To know if you want to try something, you have to understand what it is. The term blind hiring sounds a bit mysterious, but it is surprisingly straightforward.
With blind hiring, you literally avoid seeing certain information about candidates, so unconscious biases cannot influence you; you don’t even have the information to have a bias about.
Companies use this method in various ways. Some go so far as to use tests to determine a candidate’s skill rather than rely on interviews and resumes. Others simply try to blind themselves from specific criteria on resumes.
Why You Would Need To Be Blind To Certain Criteria
Many tiny, innocuous-looking bits of information give recruiters vital clues that form unconscious biases in their minds. The candidate’s name may tip the recruiter off to their gender or race. The names of schools and colleges may impress them. Even a physical address may tell them that the candidate lives in a poor or rich neighborhood and give them an unfair positive or negative impression.
Recruiters may want to make fair and impartial hiring decisions and believe that they are doing so., However, they can easily be found unable to do so because they saw information that influenced their decision.

Saved data entries
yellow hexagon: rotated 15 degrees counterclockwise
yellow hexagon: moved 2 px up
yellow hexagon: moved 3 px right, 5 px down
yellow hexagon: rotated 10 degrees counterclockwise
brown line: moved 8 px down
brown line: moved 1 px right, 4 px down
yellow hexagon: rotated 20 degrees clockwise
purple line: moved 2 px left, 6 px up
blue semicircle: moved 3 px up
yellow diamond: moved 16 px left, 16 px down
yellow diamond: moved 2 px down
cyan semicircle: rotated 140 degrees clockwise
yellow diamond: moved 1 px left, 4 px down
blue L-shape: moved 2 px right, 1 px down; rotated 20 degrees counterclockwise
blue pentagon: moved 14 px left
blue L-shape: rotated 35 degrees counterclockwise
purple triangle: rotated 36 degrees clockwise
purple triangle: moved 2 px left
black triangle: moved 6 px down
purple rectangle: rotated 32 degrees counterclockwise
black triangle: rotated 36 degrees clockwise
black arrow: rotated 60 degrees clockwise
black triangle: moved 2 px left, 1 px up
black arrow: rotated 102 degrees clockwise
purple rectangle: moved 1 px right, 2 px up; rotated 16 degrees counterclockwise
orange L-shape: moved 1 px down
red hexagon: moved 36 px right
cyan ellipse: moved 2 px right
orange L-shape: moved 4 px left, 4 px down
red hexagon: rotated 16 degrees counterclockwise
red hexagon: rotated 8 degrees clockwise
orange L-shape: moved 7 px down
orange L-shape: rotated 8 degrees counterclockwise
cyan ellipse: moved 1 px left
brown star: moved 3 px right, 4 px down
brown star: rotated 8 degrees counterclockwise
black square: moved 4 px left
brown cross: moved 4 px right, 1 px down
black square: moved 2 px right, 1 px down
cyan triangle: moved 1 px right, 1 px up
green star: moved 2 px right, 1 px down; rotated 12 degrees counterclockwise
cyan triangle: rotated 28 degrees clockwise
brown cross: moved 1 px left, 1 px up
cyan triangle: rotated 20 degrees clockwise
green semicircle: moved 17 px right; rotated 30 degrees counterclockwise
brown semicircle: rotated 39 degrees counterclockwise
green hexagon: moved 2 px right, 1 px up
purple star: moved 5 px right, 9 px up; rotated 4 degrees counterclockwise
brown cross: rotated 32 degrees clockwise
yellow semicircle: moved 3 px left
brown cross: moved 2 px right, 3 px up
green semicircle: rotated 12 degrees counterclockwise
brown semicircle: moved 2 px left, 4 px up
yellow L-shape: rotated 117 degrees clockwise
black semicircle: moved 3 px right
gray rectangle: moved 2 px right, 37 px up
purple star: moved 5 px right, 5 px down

*PROBLEM*. Which bits of candidate information does the blind hiring text name as able to give recruiters unconscious biases? List them all.

*RESPONSE*.
- The candidate's name
- The names of schools and colleges
- A physical address